Imam memoles rambutnya dengan gel, serapi mungkin ia ingin penampilannya benar-benar meyakinkan di depan Abi nya Dillah. Beruntung sore ini Ibunya juga ingin kesana, jadi tak ada alasan Imam untuk mengajak mereka berkunjung.
“Dantya Sari, Imam Al-Kahfi, udah pada siap belum nak?” Panggil Ibunya
“Udah bu, Anti udah siap”
“Imam siap banget buk” Ujar Imam
“Yaudah, ayo pergi. Kalau udah siap semua” Ajak Bapaknya, lalu mereka pun melaju ke rumah Dillah dengan membawa Opor dan juga ketupat yang sudah Ibunya siapkan.
“Assalamualaikum… Bu Rini, Pak Sabar”
“Walaikumsalam, eh ada ibu Mei. Masuk buk” Imam dan keluarga nya disambut hangat di hari yang Fitri itu
“Ini Imam kan? Udah besar ya, dulu waktu kecil ngikutin Farhan terus kemana-mana” Ujar Umi nya Dillah
“Buk, Pak” Farhan dan Dillah gantian bersalaman dengan Ibu dan Bapak Imam. Mereka pun berkumpul di ruang keluarga dan mulai bernostalgia saat mereka menjadi tetangga dekat dulu.
“Imam gimana kabarnya?” tanya Pak Sabar
“Alhamdulillah sehat Bi, Imam bermaksud untuk langsung saja ya Bi…”
“Ngawur meneh mam, opo toh” Sambar bapaknya
“Begini, Imam mau ta’aruf bi dengan Dillah. Kalau diperbolehkan Imam…”
“Imam!!!!” Gerutu bapaknya
“Maaf Pak , dan nak Imam.
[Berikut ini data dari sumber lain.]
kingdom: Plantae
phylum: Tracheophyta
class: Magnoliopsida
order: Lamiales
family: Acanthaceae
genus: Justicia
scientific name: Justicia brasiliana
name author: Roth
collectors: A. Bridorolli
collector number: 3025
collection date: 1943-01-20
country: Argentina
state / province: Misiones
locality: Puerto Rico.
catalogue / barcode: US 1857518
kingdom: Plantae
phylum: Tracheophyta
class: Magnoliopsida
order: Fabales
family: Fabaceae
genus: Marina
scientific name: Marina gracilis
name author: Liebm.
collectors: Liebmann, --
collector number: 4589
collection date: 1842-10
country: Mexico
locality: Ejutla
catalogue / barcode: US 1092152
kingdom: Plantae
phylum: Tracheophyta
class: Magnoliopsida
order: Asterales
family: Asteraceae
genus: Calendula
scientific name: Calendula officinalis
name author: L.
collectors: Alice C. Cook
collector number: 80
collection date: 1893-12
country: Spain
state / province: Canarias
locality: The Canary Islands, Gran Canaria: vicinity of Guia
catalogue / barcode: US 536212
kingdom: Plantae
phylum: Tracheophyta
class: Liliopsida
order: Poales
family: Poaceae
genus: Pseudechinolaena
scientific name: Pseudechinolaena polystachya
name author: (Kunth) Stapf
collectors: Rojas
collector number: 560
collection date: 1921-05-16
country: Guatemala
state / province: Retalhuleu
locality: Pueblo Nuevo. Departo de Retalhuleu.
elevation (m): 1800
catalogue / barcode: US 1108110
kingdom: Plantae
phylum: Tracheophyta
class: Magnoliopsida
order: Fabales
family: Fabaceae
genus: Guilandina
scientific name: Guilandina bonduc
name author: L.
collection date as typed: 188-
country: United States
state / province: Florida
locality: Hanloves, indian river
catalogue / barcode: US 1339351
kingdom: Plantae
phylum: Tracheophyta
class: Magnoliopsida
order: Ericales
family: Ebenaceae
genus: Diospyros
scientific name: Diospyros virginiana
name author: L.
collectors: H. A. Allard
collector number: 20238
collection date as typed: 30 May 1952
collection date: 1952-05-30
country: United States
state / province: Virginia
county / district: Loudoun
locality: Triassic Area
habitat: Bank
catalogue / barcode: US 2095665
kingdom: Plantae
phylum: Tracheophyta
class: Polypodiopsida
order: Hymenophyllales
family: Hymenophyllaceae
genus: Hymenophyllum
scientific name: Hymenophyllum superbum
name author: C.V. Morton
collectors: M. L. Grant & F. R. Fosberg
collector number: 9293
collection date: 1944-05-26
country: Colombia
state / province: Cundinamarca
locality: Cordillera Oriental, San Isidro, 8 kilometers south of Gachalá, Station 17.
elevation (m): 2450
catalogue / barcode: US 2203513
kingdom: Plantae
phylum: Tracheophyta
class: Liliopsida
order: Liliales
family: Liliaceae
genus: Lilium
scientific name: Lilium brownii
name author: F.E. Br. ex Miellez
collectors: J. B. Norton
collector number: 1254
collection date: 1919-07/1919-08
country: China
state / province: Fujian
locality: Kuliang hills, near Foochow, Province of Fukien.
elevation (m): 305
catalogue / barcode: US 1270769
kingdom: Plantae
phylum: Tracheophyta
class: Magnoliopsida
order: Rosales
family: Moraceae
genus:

Maksud nak Imam sangatlah baik ada nya, tapi untuk masalah itu, abi ingin Dillah langsung yang bicara”
“Maafin Imam yo bu, pak” Ucap Ibu nya Imam sambil menepuk bahu Imam, yang di tepuk bahunya malah senyum-senyum tidak jelas.
“Abi, Umi, kalau untuk Dillah sendiri itu ya Dillah gak keberatan, tapi saat ini Dillah masih kuliah dan apa tidak terlalu lama jangka waktu ta’aruf jika Dillah dan mas Imam melakukan ta’arufnya sekarang?”
“Kamu benar juga dek, abang juga setuju sama Dillah Bi. Lagian Dillah masih semester enam, lagi sibuk mau nyusun skripsi nya” Jelas Farhabn
“Jadi gimana itu bang? Gue ditolak nih?”
“Hus, diem dulu mas, dengerin dulu Abinya mbak Dillah” Sembur Anti
“Maaf, biar Dillah saja yang bicara bi. Boleh?” tanya Dillah
“Boleh nak, silahkan”
“Mas, begini. Dillah dan mas Imam sama-sama masih kuliah, untuk ta’aruf pun jangka nya maksimal tiga bulan saja. Jadi menurut Dillah mungkin lebih baik kita mendekatkan diri sama Allah saja dulu, kalau memang mas yakin ingin mengkhitbah Dillah suatu hari nanti, Insyaallah Dillah juga yakin akan menerima mas Imam” Selama bicara Dillah pun tak kuasa menahan malu karena Imam terus memandanginya.
“Mas, denger tuh kata mbak Dillah nya” Ujar Anti
“Kamu ada-ada aja juga toh Mas, mau ta’aruf sama anak orang. Kuliah aja belum kelar, mau khitbah pakai duit bapak mu opo?!?!?” Sahut bapaknya yang lalu tertawa keras diiringi tawa abi dan umi Dillah
“Nama nya juga anak muda jatuh cinta pak, ayo dimakan” ajak Pak Sabar
Mereka pun kembali menikmati kue dan beberapa dodol buatan Umi nya Dillah. Setelah selesai mendengar pernyataan Dillah, kini Imam bertekad akan selalu menjaga perasaannya yang Insyaallah akan diridhoi Allah S.W.T, dan jika mereka berjodoh tentunya mereka akan dipertemukan lagi.